IPSec or LEAP+MIC+TKIP?

pascal_parrot · ‎03-12-2003

Hello,

What is meaning of "reasonable" in the following sentence?

"Organizations should use IPSec when they have the utmost concern for the sensitivity of the transported data, but remember that this solution is more complex to deploy and manage than LEAP. LEAP should be used when an organization wants reasonable assurance of confidentiality and a transparent user security experience." (http://www.cisco.com/en/US/netsol/ns110/ns170/ns171/ns128/networking_solutions_white_paper09186a008009c8b3.shtml)

What is the most secure option to transport data, IPSec or LEAP+MIC+TKIP? Is it something like 10 billion years to crack IPSec and 1 billion years to crack LEAP+MIC+TKIP?

Thanks.

travis-dennis_2 · ‎03-12-2003

I am sure the security gurus will chime in on the technical side but I prefer LEAP+MIC+TKIP. My goal is very good security for a wireless network but at the same time I want things to be as transparent to the user as possible.

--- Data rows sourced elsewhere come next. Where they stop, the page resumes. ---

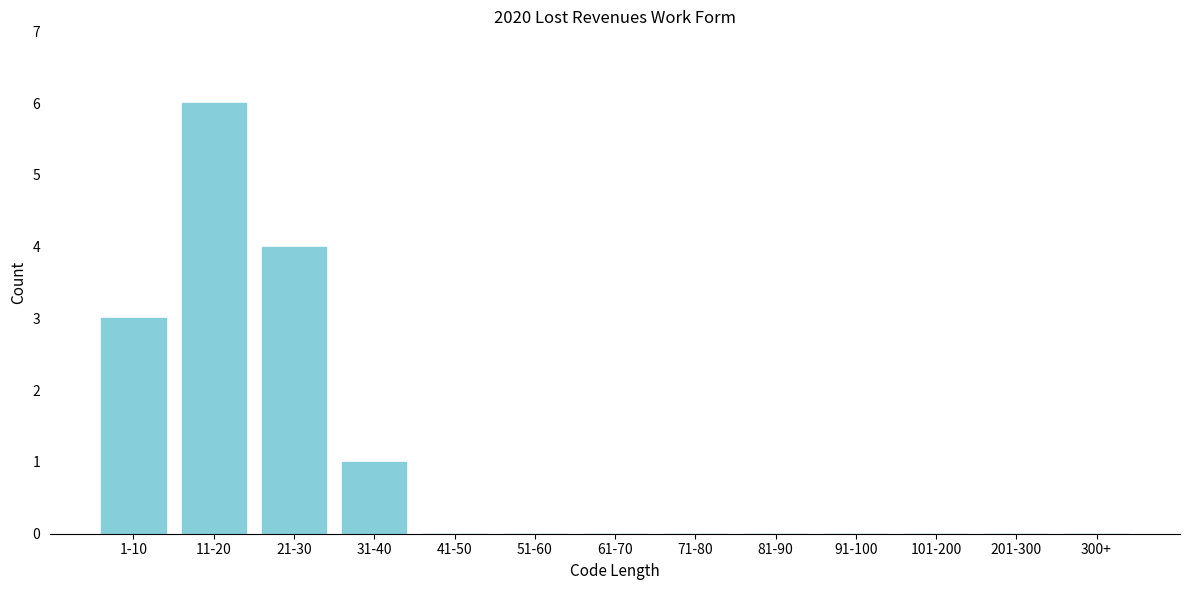

Reading left to right, extract all data points from this chart.

1-10=3	11-20=6	21-30=4	31-40=1	41-50=0	51-60=0	61-70=0	71-80=0	81-90=0	91-100=0	101-200=0	201-300=0	300+=0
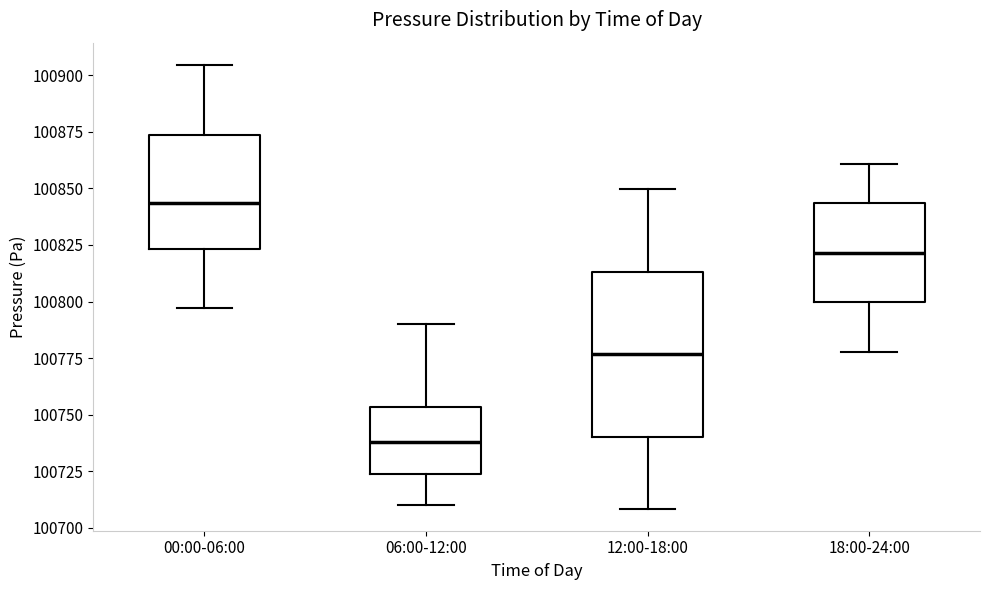

Where does the upper whisker of the box for 18:00-24:00 end on the y-axis? The values are not printed on the chart, so give them approximately, as read against the axis.

100860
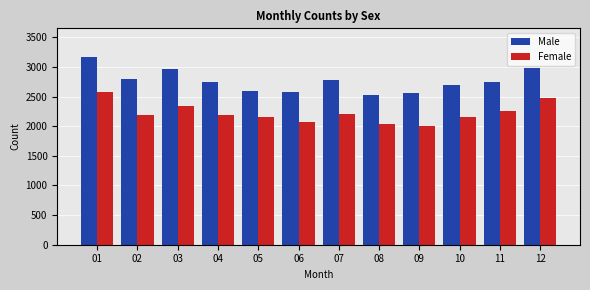

Rank the series by their average value, from highest to lowest.

Male, Female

If they do LEAP against a Cisco ACS that references the domain account you get dynamic WEP keys. You can go the extra mile and enable MIC and TKIP. Cisco says this may reduce your throughput as much as 30% but I have foud the impact to be negligible. This way you get SSO and data integrity and confidentiality using a system tha, in my opinion, someone would have to be pretty good to get into your system. It lock out most of the people who would want to get in but I have yet to see a totally hack-proof system. You can also go even farther and do Broadcast key rotation but if you do that you have some workarounds regarding VLANS else the user will get locked out after the second rotation.